How to Measure the Volume of a Solid
Methodology:
If the Solid Has a Regular Shape:
Use mathematical formulas:
For a cube:
V=L\cdot W\cdot H
where L = length, W = width, and H = height.
If the Solid Has an Irregular Shape:
Use the graduated cylinder method or an overflow vessel:
Measurement Method Using a Graduated Cylinder:
Fill the graduated cylinder with water and record the volume.
Immerse the solid into the cylinder, then record the new volume.
Calculate the volume of the solid by finding the difference between the two volumes recorded.
Measurement Method Using an Overflow Vessel:
Fill the overflow vessel until the spout height is achieved.
Place a graduated cylinder or beaker to catch overflow water.
Insert the solid into the overflow vessel.
Measure the volume of water displaced into the graduated cylinder or beaker, which equals the volume of the solid.

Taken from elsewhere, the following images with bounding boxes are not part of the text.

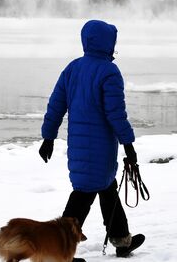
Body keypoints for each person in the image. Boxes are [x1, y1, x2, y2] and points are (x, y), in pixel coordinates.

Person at [39, 19, 140, 260]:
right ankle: (59, 250)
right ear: (107, 43)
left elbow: (56, 106)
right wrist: (128, 145)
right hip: (102, 148)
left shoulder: (73, 68)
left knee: (106, 188)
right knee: (84, 195)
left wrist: (49, 137)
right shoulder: (109, 71)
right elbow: (116, 114)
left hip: (79, 146)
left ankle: (121, 239)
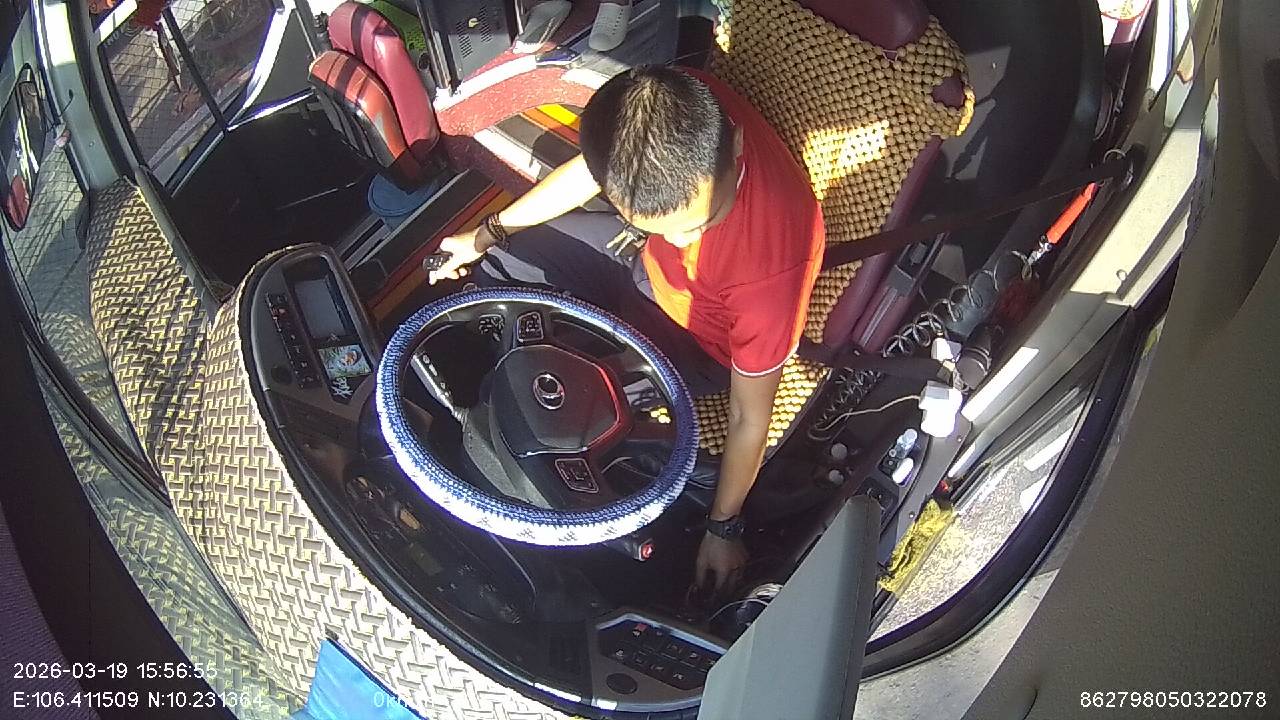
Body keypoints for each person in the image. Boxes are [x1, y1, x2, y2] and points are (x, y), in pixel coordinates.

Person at [428, 65, 824, 594]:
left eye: (698, 225)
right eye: (661, 225)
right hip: (638, 263)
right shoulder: (665, 106)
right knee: (504, 265)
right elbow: (590, 172)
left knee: (570, 413)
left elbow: (749, 416)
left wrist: (723, 527)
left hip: (694, 340)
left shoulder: (768, 273)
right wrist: (484, 235)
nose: (684, 243)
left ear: (734, 144)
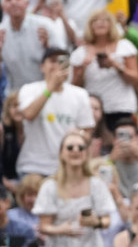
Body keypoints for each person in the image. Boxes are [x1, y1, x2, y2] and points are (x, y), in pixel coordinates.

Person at [33, 131, 116, 247]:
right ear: (61, 154)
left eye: (81, 147)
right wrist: (61, 230)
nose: (76, 150)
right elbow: (44, 226)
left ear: (86, 153)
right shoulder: (49, 186)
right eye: (70, 147)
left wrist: (96, 222)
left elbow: (107, 221)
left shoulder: (97, 184)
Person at [16, 49, 95, 178]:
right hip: (33, 167)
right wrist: (51, 88)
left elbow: (87, 132)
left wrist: (77, 134)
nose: (57, 66)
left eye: (62, 61)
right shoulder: (29, 89)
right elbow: (29, 114)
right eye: (52, 61)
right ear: (42, 67)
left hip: (67, 168)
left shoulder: (80, 94)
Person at [70, 9, 138, 126]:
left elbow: (135, 80)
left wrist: (116, 66)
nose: (100, 23)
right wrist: (83, 68)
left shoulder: (124, 47)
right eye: (95, 20)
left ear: (112, 25)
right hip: (92, 110)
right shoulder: (80, 54)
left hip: (121, 107)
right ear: (89, 26)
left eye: (105, 20)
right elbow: (74, 88)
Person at [0, 0, 64, 91]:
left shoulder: (46, 26)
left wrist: (48, 47)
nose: (13, 2)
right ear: (3, 7)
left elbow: (63, 63)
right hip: (16, 95)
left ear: (27, 3)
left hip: (46, 90)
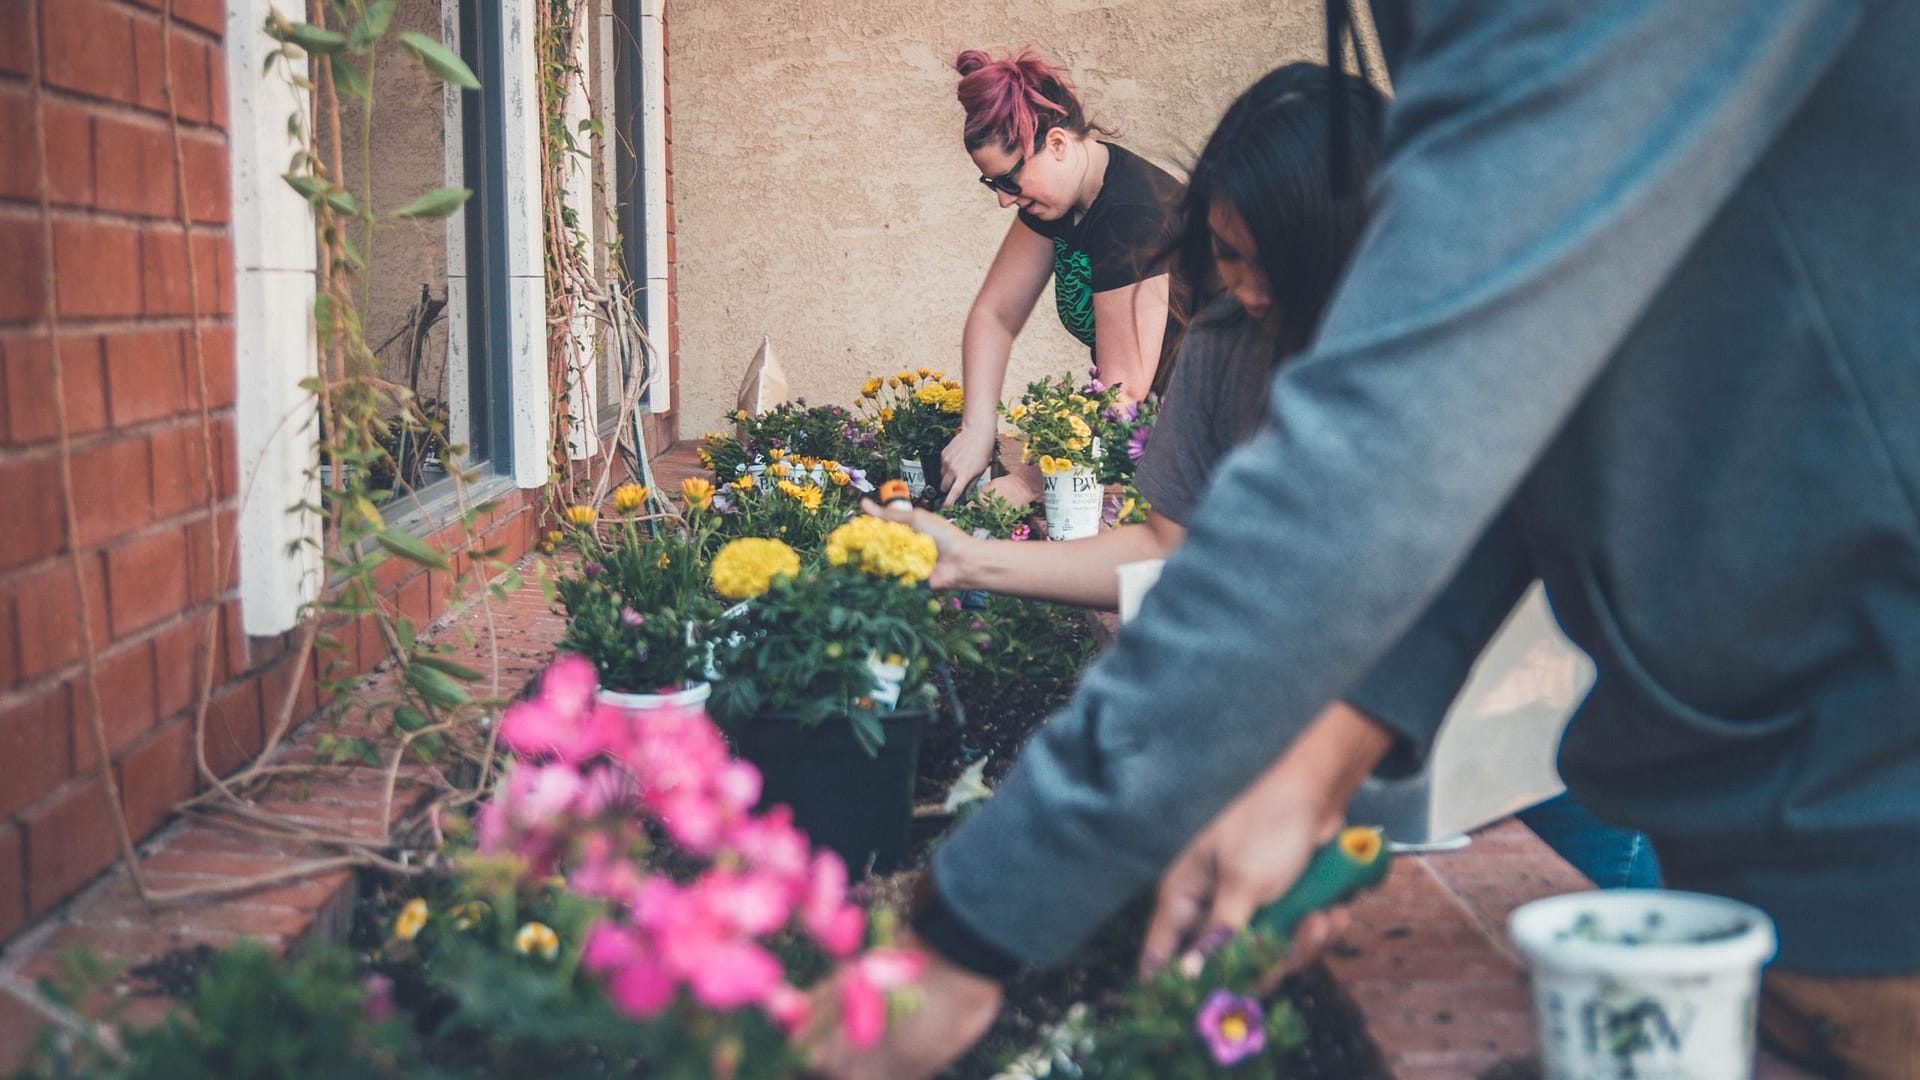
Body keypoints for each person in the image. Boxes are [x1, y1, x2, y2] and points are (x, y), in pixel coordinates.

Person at [814, 1, 1920, 1077]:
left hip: (1858, 807)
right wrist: (1315, 767)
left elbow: (1404, 444)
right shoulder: (1239, 319)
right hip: (1763, 817)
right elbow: (1475, 453)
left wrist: (977, 925)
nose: (1238, 295)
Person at [881, 61, 1661, 891]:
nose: (1244, 290)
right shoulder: (1222, 343)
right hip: (1370, 742)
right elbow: (1166, 545)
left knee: (1607, 917)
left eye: (1269, 263)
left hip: (1545, 724)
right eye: (1224, 256)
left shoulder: (1460, 343)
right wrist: (968, 559)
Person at [937, 49, 1187, 508]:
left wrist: (1028, 482)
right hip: (1156, 439)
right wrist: (977, 428)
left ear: (1055, 144)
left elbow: (1124, 396)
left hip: (1217, 439)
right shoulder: (1060, 200)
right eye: (993, 184)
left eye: (1009, 181)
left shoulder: (1131, 217)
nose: (1004, 201)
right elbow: (995, 315)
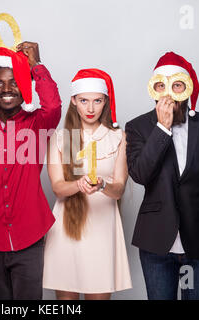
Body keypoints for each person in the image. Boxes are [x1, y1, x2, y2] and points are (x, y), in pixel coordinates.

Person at [125, 52, 199, 300]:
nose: (169, 93)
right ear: (153, 89)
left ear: (187, 88)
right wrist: (162, 128)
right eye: (161, 86)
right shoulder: (138, 127)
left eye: (176, 85)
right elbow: (140, 174)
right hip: (156, 243)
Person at [0, 42, 62, 299]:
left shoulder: (38, 123)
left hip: (29, 239)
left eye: (15, 81)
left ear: (25, 86)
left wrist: (35, 66)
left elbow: (52, 106)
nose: (6, 89)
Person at [43, 68, 132, 300]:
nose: (90, 109)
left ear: (105, 102)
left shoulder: (118, 137)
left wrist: (102, 185)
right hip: (67, 230)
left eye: (97, 101)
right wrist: (79, 185)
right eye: (84, 101)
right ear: (73, 101)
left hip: (103, 230)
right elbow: (58, 187)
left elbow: (120, 187)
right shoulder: (62, 138)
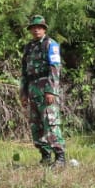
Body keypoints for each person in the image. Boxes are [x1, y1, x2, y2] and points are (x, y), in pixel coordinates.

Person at [19, 14, 66, 167]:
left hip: (46, 86)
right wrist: (23, 93)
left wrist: (51, 90)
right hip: (33, 88)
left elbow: (55, 68)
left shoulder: (51, 44)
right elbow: (24, 72)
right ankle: (45, 156)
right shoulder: (28, 47)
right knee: (36, 123)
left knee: (50, 121)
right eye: (33, 28)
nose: (36, 30)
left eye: (39, 27)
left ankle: (60, 157)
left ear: (44, 29)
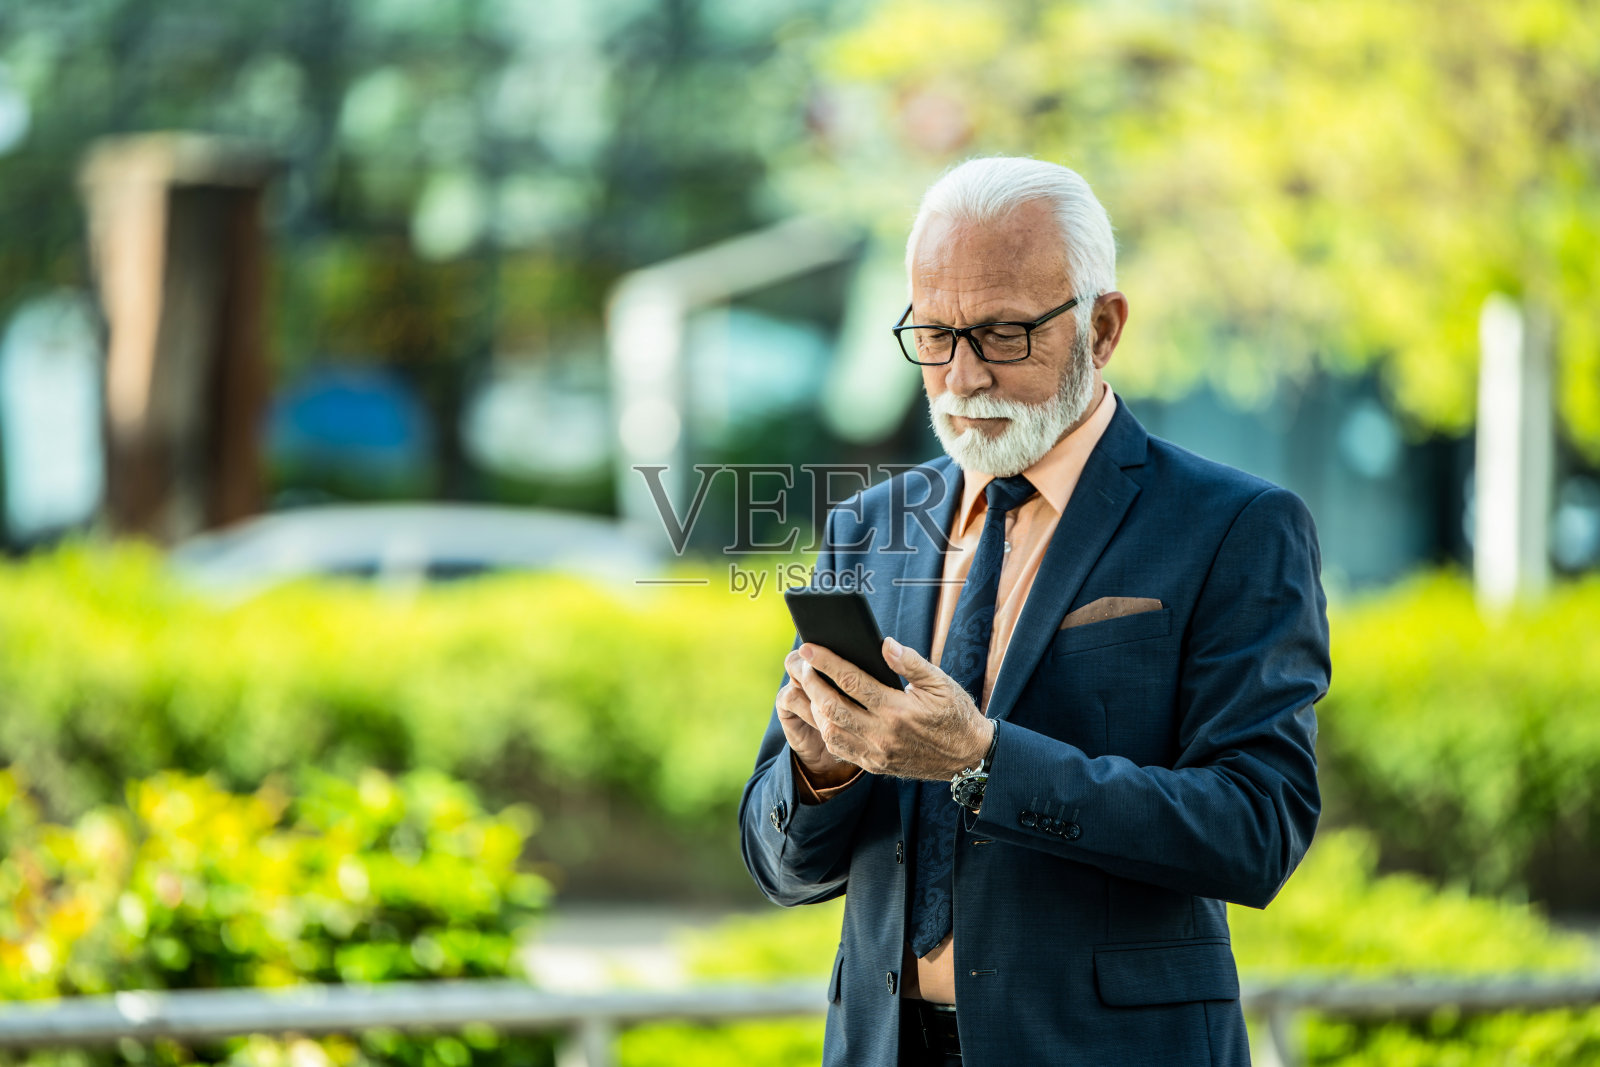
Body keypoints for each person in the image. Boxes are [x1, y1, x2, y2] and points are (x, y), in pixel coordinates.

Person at [738, 156, 1329, 1066]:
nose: (962, 375)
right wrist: (821, 769)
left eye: (1003, 333)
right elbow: (783, 865)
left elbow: (1258, 826)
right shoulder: (870, 526)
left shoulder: (1235, 526)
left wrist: (985, 760)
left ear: (1103, 324)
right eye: (933, 335)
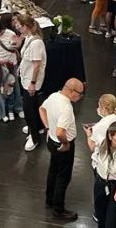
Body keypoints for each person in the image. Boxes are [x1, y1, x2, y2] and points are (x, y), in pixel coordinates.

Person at [39, 78, 85, 221]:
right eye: (80, 93)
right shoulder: (66, 108)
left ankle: (49, 199)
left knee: (53, 171)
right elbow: (60, 132)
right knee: (63, 177)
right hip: (62, 144)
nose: (81, 96)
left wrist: (48, 127)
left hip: (51, 141)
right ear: (71, 91)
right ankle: (58, 210)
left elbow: (41, 109)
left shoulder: (54, 96)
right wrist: (65, 144)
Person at [15, 13, 47, 151]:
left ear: (26, 26)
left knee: (29, 109)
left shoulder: (36, 43)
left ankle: (34, 138)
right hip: (26, 78)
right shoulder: (29, 37)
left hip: (31, 81)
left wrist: (32, 83)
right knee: (33, 106)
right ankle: (37, 126)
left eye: (19, 25)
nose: (17, 27)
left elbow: (36, 64)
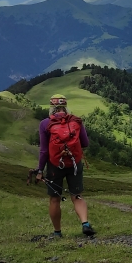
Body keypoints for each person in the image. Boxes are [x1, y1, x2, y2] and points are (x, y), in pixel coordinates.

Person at [35, 94, 95, 238]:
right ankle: (85, 223)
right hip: (74, 163)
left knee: (54, 199)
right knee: (77, 196)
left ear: (51, 107)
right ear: (65, 106)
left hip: (55, 165)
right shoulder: (76, 121)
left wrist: (39, 170)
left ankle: (57, 233)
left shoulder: (45, 124)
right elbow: (85, 143)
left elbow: (44, 151)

Addition of a solid will cause a rise in the water level in the graduated cylinder; this difference represents the solid's volume.
Activities
Reading Liquid Volume:
Make sure to account for the curve of the liquid’s surface.
a) Identify the proper angle for reading the measurement.
b) Remember the curve is called the "meniscus."
Volume Unit Selection:
Select the most appropriate unit of measurement:
a) A pencil takes up (20 cm³ or 20 ml).
b) A can holds (1 L or 355 ml).
c) A backpack can hold (1 m³ or 30 L).
d) A cubby has a volume of (0.39 m³ or 2 m³).
e) Lungs can hold around (3.5 L or 1 m³).
Cylinder Liquid Measurements:
Indicate liquid levels in various graduated cylinders shown in diagrams.
Measurement Unit Selection for Various Objects:
a) The Sun.
b) A bowl of soup.
c) A fly.
d) A gas tank.
e) A soccer ball.
f) A dose of a vaccine.
Volume Determination Method:
a) For a rock of about 5 cm in diameter.
b) A marble of about 1 cm in diameter.
c) A wooden cube.
Mass Comparison:
a) Explain which is easier to move: a box of 1 kg of feathers or 1 kg of iron.
b) Discuss the ease of moving a box of 1 L of feathers versus 1 L of iron.